For those of you who haven't noticed yet: Dare Obasanjo has published a refined version of the work David Orchard did about a year ago. Doing so, Dare explains best practices in designing an extensible xml schema. Writing schemas that are both forward and backward compatible is not easy, believe me. Even an experienced schema author can be tricked by some of the requirements the xml schema spec needs you to comply with.
One of the most import things to be aware of when designing xml schemas is the requirement on the xml content model to be deterministic. Some people like to refer to this as the "Unique Particle Attribution Constraint". For the normative definition of this constraint, I'd like to refer to the W3C. No one could explain this so fuzzy as they can!! MSDN does certainly a better job :-)
Even the very first xml spec itself has recommendations about this in a non normative section. For compatibility reasons with SGML. In addition section 3.2.1 in this specification says: "For compatibility, it is an error if an element in the document can match more than one occurrence of an element type in the content model."
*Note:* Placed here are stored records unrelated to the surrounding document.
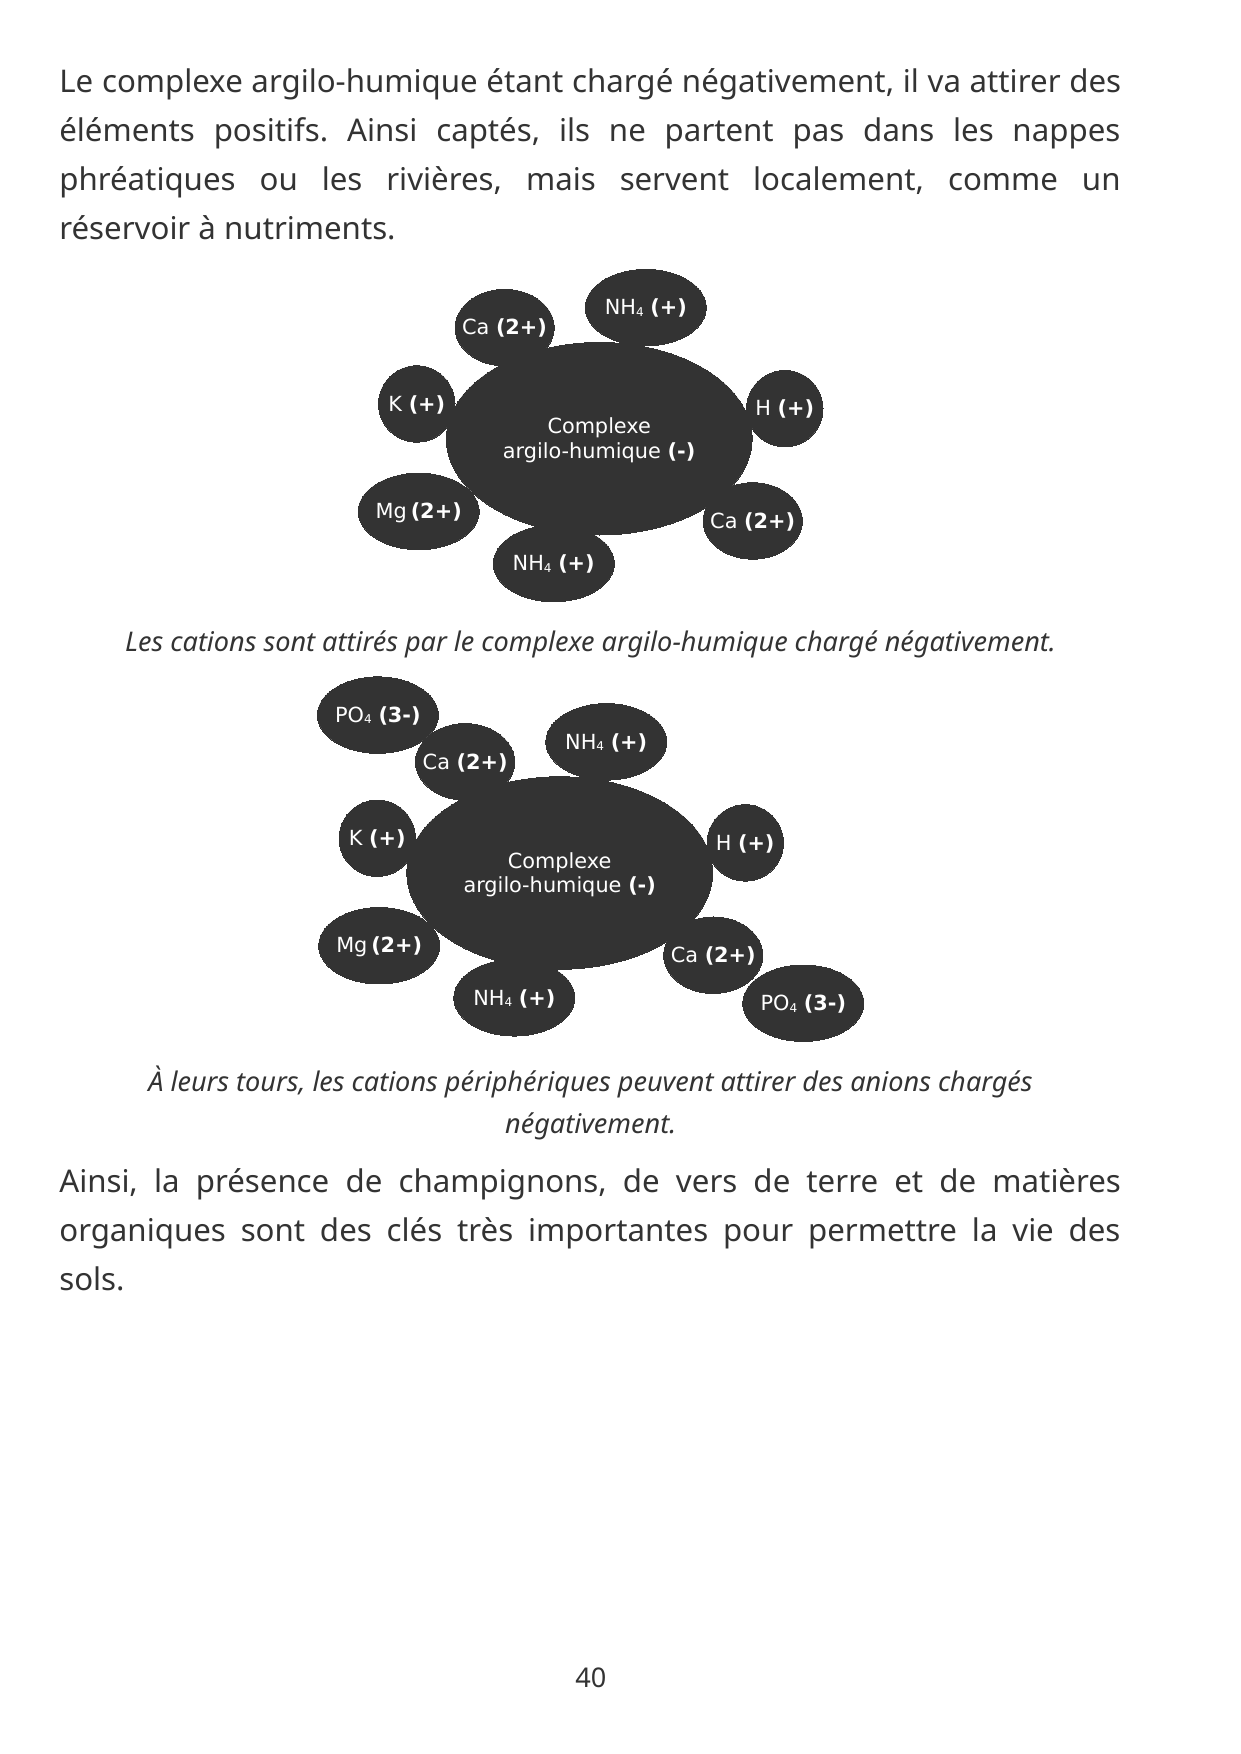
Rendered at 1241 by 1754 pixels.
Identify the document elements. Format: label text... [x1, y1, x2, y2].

text À leurs tours, les cations périphériques peuvent attirer des anions chargés négativement. [59, 1062, 1122, 1142]
text Le complexe argilo-humique étant chargé négativement, il va attirer des éléments positifs. Ainsi captés, ils ne partent pas dans les nappes phréatiques ou les rivières, mais servent localement, comme un réservoir à nutriments. [59, 59, 1122, 248]
text Les cations sont attirés par le complexe argilo-humique chargé négativement. [59, 623, 1122, 660]
text Ainsi, la présence de champignons, de vers de terre et de matières organiques sont des clés très importantes pour permettre la vie des sols. [59, 1159, 1122, 1299]
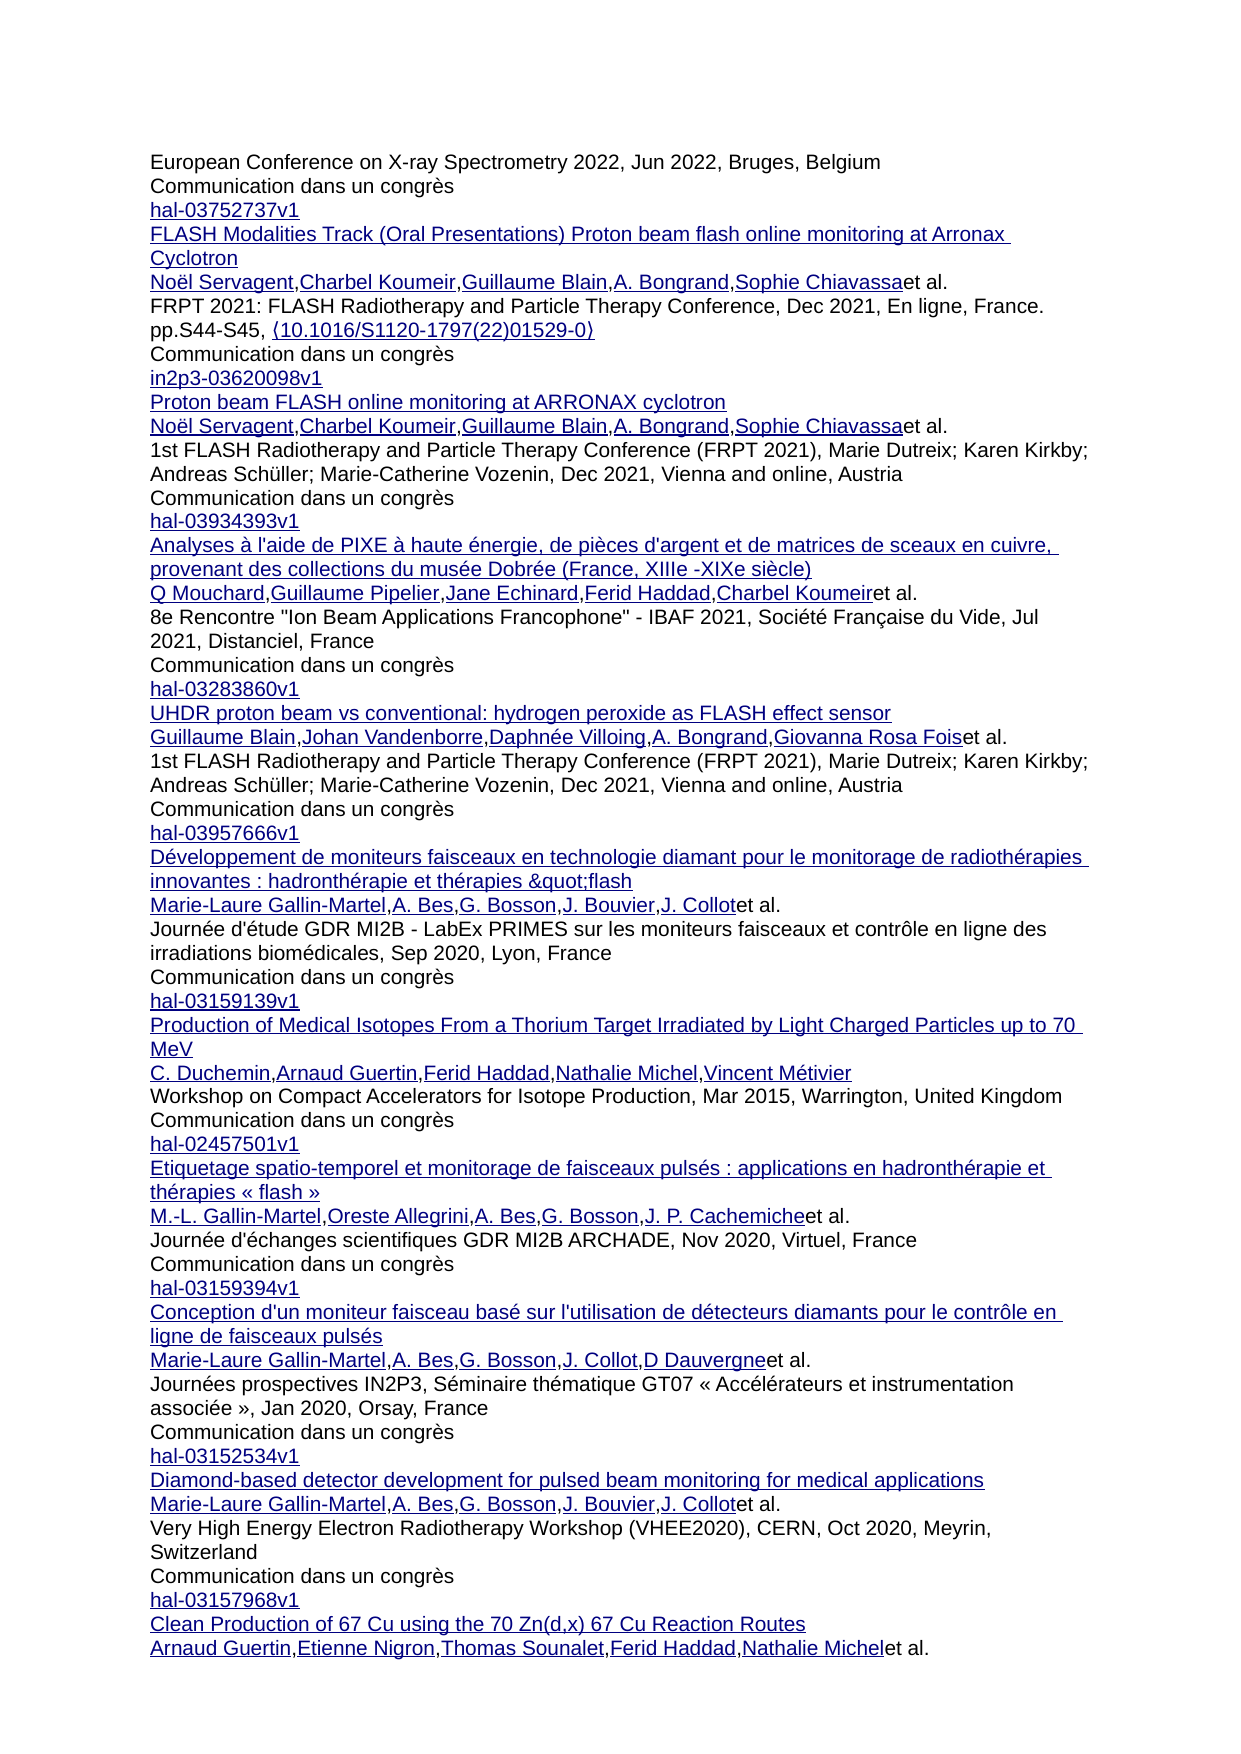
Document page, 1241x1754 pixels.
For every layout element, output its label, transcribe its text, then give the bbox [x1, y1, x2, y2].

table_cell European Conference on X-ray Spectrometry 2022, Jun 2022, Bruges, Belgium Communication dans un congrès hal-03752737v1 [150, 150, 1090, 222]
table_cell UHDR proton beam vs conventional: hydrogen peroxide as FLASH effect sensor Guillaume Blain,Johan Vandenborre,Daphnée Villoing,A. Bongrand,Giovanna Rosa Foiset al. 1st FLASH Radiotherapy and Particle Therapy Conference (FRPT 2021), Marie Dutreix; Karen Kirkby; Andreas Schüller; Marie-Catherine Vozenin, Dec 2021, Vienna and online, Austria Communication dans un congrès hal-03957666v1 [150, 701, 1090, 845]
table_cell Diamond-based detector development for pulsed beam monitoring for medical applications Marie-Laure Gallin-Martel,A. Bes,G. Bosson,J. Bouvier,J. Collotet al. Very High Energy Electron Radiotherapy Workshop (VHEE2020), CERN, Oct 2020, Meyrin, Switzerland Communication dans un congrès hal-03157968v1 [150, 1468, 1090, 1611]
table_cell FLASH Modalities Track (Oral Presentations) Proton beam flash online monitoring at Arronax Cyclotron Noël Servagent,Charbel Koumeir,Guillaume Blain,A. Bongrand,Sophie Chiavassaet al. FRPT 2021: FLASH Radiotherapy and Particle Therapy Conference, Dec 2021, En ligne, France. pp.S44-S45, ⟨10.1016/S1120-1797(22)01529-0⟩ Communication dans un congrès in2p3-03620098v1 [150, 222, 1090, 389]
table_cell Etiquetage spatio-temporel et monitorage de faisceaux pulsés : applications en hadronthérapie et thérapies « flash » M.-L. Gallin-Martel,Oreste Allegrini,A. Bes,G. Bosson,J. P. Cachemicheet al. Journée d'échanges scientifiques GDR MI2B ARCHADE, Nov 2020, Virtuel, France Communication dans un congrès hal-03159394v1 [150, 1156, 1090, 1300]
table_cell Conception d'un moniteur faisceau basé sur l'utilisation de détecteurs diamants pour le contrôle en ligne de faisceaux pulsés Marie-Laure Gallin-Martel,A. Bes,G. Bosson,J. Collot,D Dauvergneet al. Journées prospectives IN2P3, Séminaire thématique GT07 « Accélérateurs et instrumentation associée », Jan 2020, Orsay, France Communication dans un congrès hal-03152534v1 [150, 1300, 1090, 1468]
table_cell Production of Medical Isotopes From a Thorium Target Irradiated by Light Charged Particles up to 70 MeV C. Duchemin,Arnaud Guertin,Ferid Haddad,Nathalie Michel,Vincent Métivier Workshop on Compact Accelerators for Isotope Production, Mar 2015, Warrington, United Kingdom Communication dans un congrès hal-02457501v1 [150, 1013, 1090, 1156]
table_cell Clean Production of 67 Cu using the 70 Zn(d,x) 67 Cu Reaction Routes Arnaud Guertin,Etienne Nigron,Thomas Sounalet,Ferid Haddad,Nathalie Michelet al. [150, 1611, 1090, 1659]
table_cell Développement de moniteurs faisceaux en technologie diamant pour le monitorage de radiothérapies innovantes : hadronthérapie et thérapies &quot;flash Marie-Laure Gallin-Martel,A. Bes,G. Bosson,J. Bouvier,J. Collotet al. Journée d'étude GDR MI2B - LabEx PRIMES sur les moniteurs faisceaux et contrôle en ligne des irradiations biomédicales, Sep 2020, Lyon, France Communication dans un congrès hal-03159139v1 [150, 845, 1090, 1012]
table_cell Analyses à l'aide de PIXE à haute énergie, de pièces d'argent et de matrices de sceaux en cuivre, provenant des collections du musée Dobrée (France, XIIIe -XIXe siècle) Q Mouchard,Guillaume Pipelier,Jane Echinard,Ferid Haddad,Charbel Koumeiret al. 8e Rencontre "Ion Beam Applications Francophone" - IBAF 2021, Société Française du Vide, Jul 2021, Distanciel, France Communication dans un congrès hal-03283860v1 [150, 533, 1090, 701]
table_cell Proton beam FLASH online monitoring at ARRONAX cyclotron Noël Servagent,Charbel Koumeir,Guillaume Blain,A. Bongrand,Sophie Chiavassaet al. 1st FLASH Radiotherapy and Particle Therapy Conference (FRPT 2021), Marie Dutreix; Karen Kirkby; Andreas Schüller; Marie-Catherine Vozenin, Dec 2021, Vienna and online, Austria Communication dans un congrès hal-03934393v1 [150, 390, 1090, 533]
As for the question "why"... even Tim Ewald, recently wondered why exactly xml schema had this requirement in the first place... I can only guess... but it certainly makes writing an xml parser way easier since only one single lookahead symbol is required... (While otherwise some form of backtracking is needed, which could mean an enormous perf hit!)
.NET is a good xml citizen and requires you to comply with this constraint. If you don't, you won't even be able to validate your schema. Good work guys! As close to the standards as possible!
Could someone explain to me then, why it is that "the world's leading product family of XML development tools" - laughing out loud now - doesn't even *support* detection of this constraint!!! .NET, BizTalk Server, Word and InfoPath certainly do a better job! It's not because of Xerces supporting this kind of bad schema's that they have an excuse not to implement at least a check for this critical type of content model requirements! Even worse, I came across this post in their public FAQ. They publicly state that the detection of a non-deterministic model as an error would be wrong! Pfffff... so far for the standards.